## Source:
+--

The Sound Cafe
Behind The Curtain: Quisha Wint
Photo Credit: Terry Doner.
From Canadian Idol to Choir Master, Quisha Wint has had a versatile and steady career as an artist, performer, bandleader, and musical director for years. Her biography is rich, and readers are encouraged to learn more about her through personal investigation. Lots of information can be found online, and for the purpose of looking “beyond the press release”, this article will direct specific focus toward one of Wint’s songs, “Black Shoes”.
“Black Shoes” is a song that looks racial inequity and trauma square in the eye, yet used metaphorical tact to address the topic. Like many songs from a previous generation (“Whats Going On”, and “A Change is Gonna Come” are fine examples), “Black Shoes” is thought-provoking, and offers listeners an opportunity to think, learn, and ask questions. Wint takes a difficult topic and gives it purpose, while giving listeners space to think beyond the lyrics. In this article, Quisha Wint discusses “Black Shoes”, speaking of the song’s development, intention, and impact, To help readers (and listeners) take a look “behind the curtain” the lyrics are a crucial part of understanding the content of this month’s column:
“Black shoes I see you come in different styles,
And even different shades,
Seeing you in the light I could tell by my sight,
You were never about the fight
What you gonna do when the road is rough,
What you gonna do when you stand in mud,
What you gonna do when the ride gets tough
What you gonna do
Over 400 years of oppression,
I think you’ve left an impression,
Why converse when you’re quick to hurt,
Trusting you is not an option
Black shoes with the white souls,
Can’t you see that you’re worn out,
I think you’ve been used and abused,
You don’t even know who you are anymore
What you gonna do when the tide is high,
What you gonna do when we win the fight,
What you gonna do when we stand to unite,
What you gonna do
Time is ticking while police keep killing,
Our brothers and sisters as you sit and wait for your shoes to be spit shined.”
A topic that is raw and sensitive, Wint manages to put forward a difficult truth through words and music – without the intention of polarization. The conversation began with a discussion on how “Black Shoes” developed.

+--

## Recorded information:
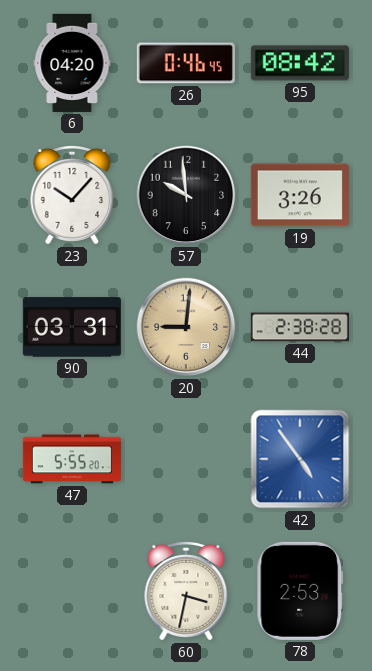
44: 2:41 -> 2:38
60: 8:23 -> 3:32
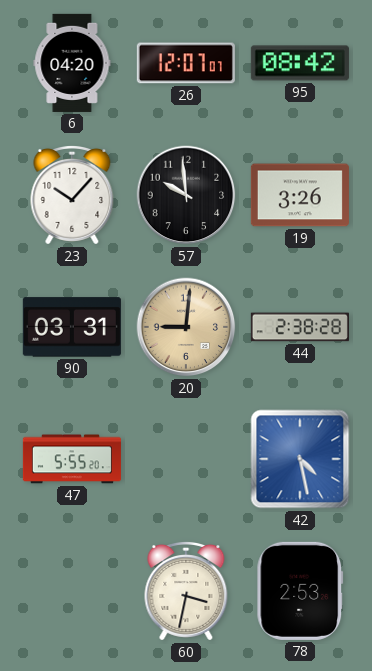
26: 0:46 -> 12:07
42: 4:54 -> 4:28
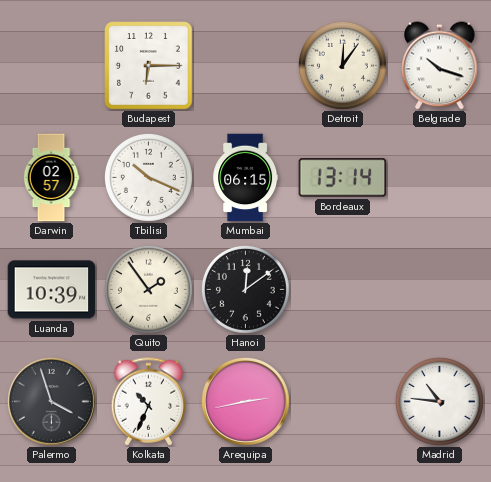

+--

## Aim of the task:
Which television program does the article on Quisha Wint name as a starting point of her career?

## Worked solution:
Canadian Idol.